This is a woman's world.
Well, maybe not yet. But if the pussy-hat-wearers and #metoo whistleblowers and #timesup advocates and Hollywood starlets and badass female chefs have anything to say about it (and you know they do!), it will be soon. But did you know that the art world is already at the cutting edge?
According to a study by The National Center for Arts Research, women are already conquering the art world. Ladies have leading roles at 48 percent of American museums, and 54 percent of our small and midsize galleries are female-owned. In fact, some of the country's most prestigious art institutions are directed by women—including Lisa Phillips, of New Museum in New York; Anne Pasternak, of Brooklyn Museum, and Martha Tedeschi, of Harvard Art Museums—who pioneer innovative new programs and promote up-and-coming artists and burgeoning communities.
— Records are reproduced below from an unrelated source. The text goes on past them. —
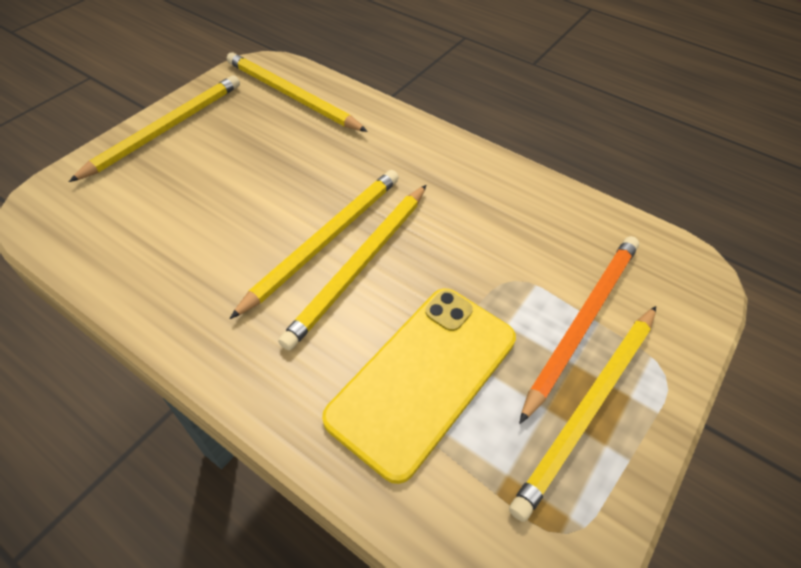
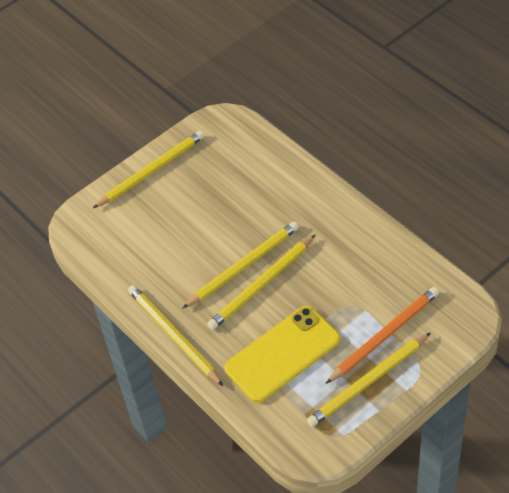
camera: 20 degrees right, 0 degrees up
(291, 96) = (239, 149): yellow pencil -> yellow pencil (173, 335)

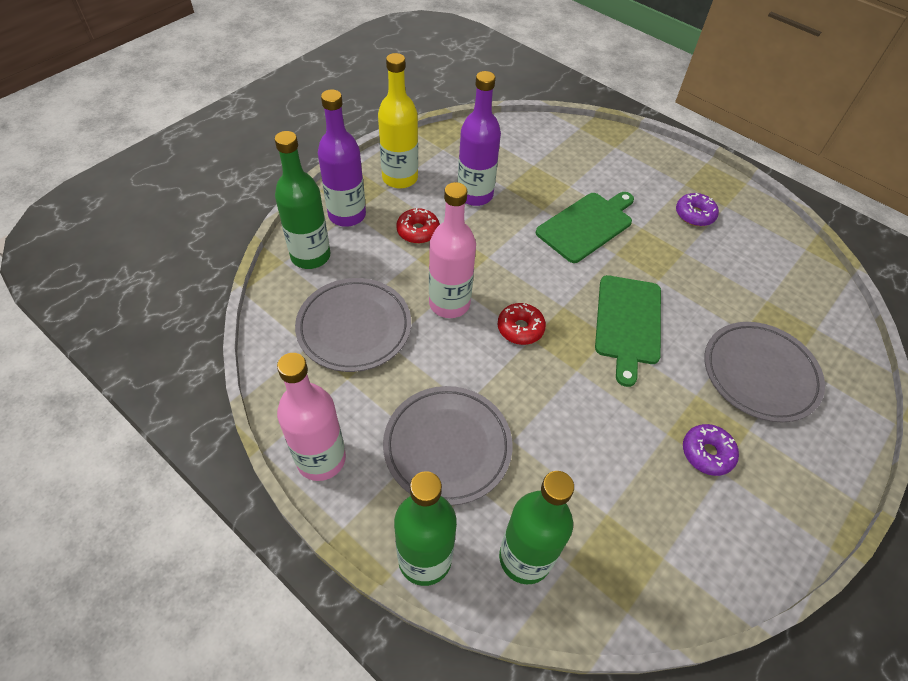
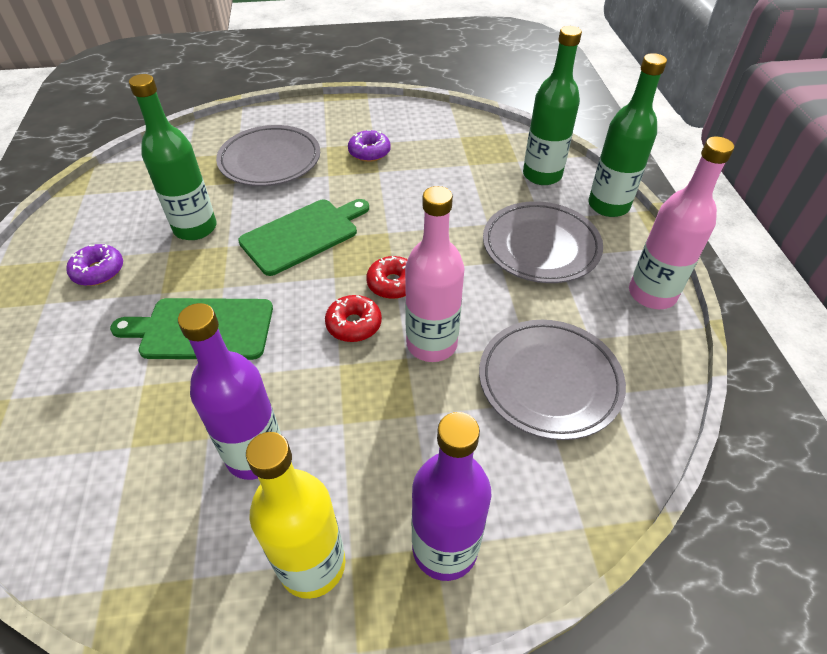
camera: 135 degrees left, 5 degrees down
(310, 256) = (541, 511): green bottle -> green bottle (195, 228)
(418, 231) = (378, 451): red donut -> red donut (354, 324)

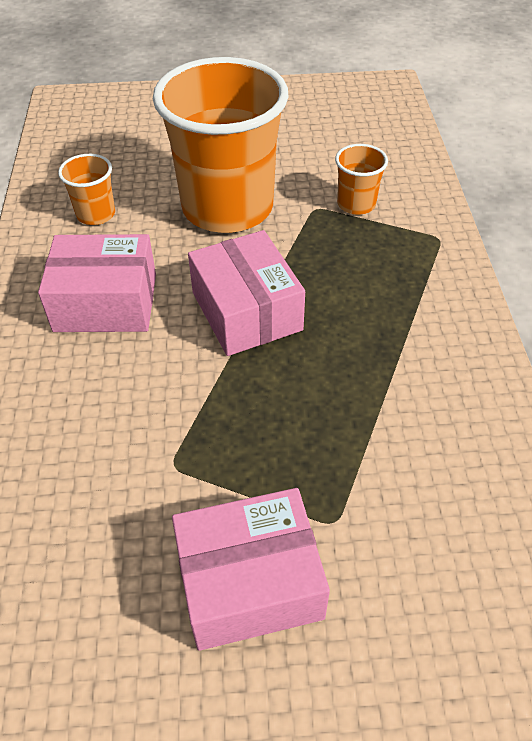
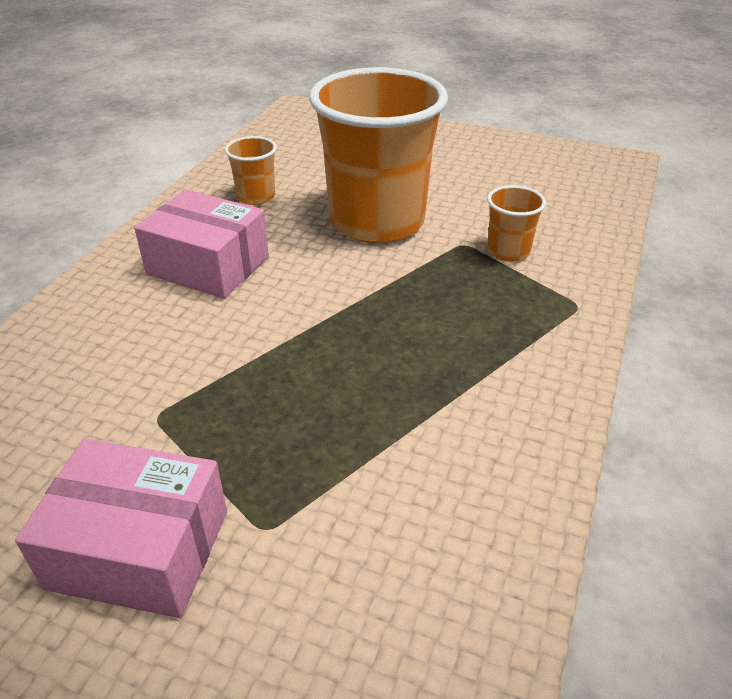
camera: 25 degrees right, 10 degrees down
(246, 311) = (327, 310): pink box -> none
The Bay Area, unsurprisingly, is in step with this revolution, with fearless women of power at every major museum and dominating our gallery scene. Meet the local ladies who are changing the rules and shaping a supportive environment to bolster both local artists and our city's reputation as an international leader in art.
(Mary Ellen Hawkins)
Ruth Berson, SFMOMA's deputy museum director, curatorial affairs.
Her inspiration. "I have always believed that art has the power to change lives, to connect all of us, to inspire creativity. And as we are currently seeing, when times are tough, museums can provide trusted places to gather and to feel a sense of community."
In process. "A year after opening in the new building, we are undertaking an inclusive strategic planning process that reaffirms our commitment to contemporary art and, just as importantly, to creating a sense of belonging for our community. One inspiring upcoming example is our partnership with the City College of San Francisco, which will bring their spectacular and enormous mural, Pan American Unity, as the centerpiece of our 2020 Diego Rivera show. It is going to be installed in a free-of-charge gallery at SFMOMA and will provide an opportunity to engage CCSF students and all our visitors in Rivera's rich mural legacy through a work he created right here on Treasure Island."
The Bay Area can do better. "The city has long been a place that nurtured artists, and all those who value free expression and creativity, people ready to build a better world. Any great city in the 21st century needs to find ways to support a thriving ecosystem for the arts, helping not only presenting organizations, big and small, but also audiences and artists themselves. Affordability for people from all walks of life to experience the arts and studio space for artists are key. And a robust arts curriculum in schools will develop culturally literate and imaginative citizens who will contribute to the future of our special city."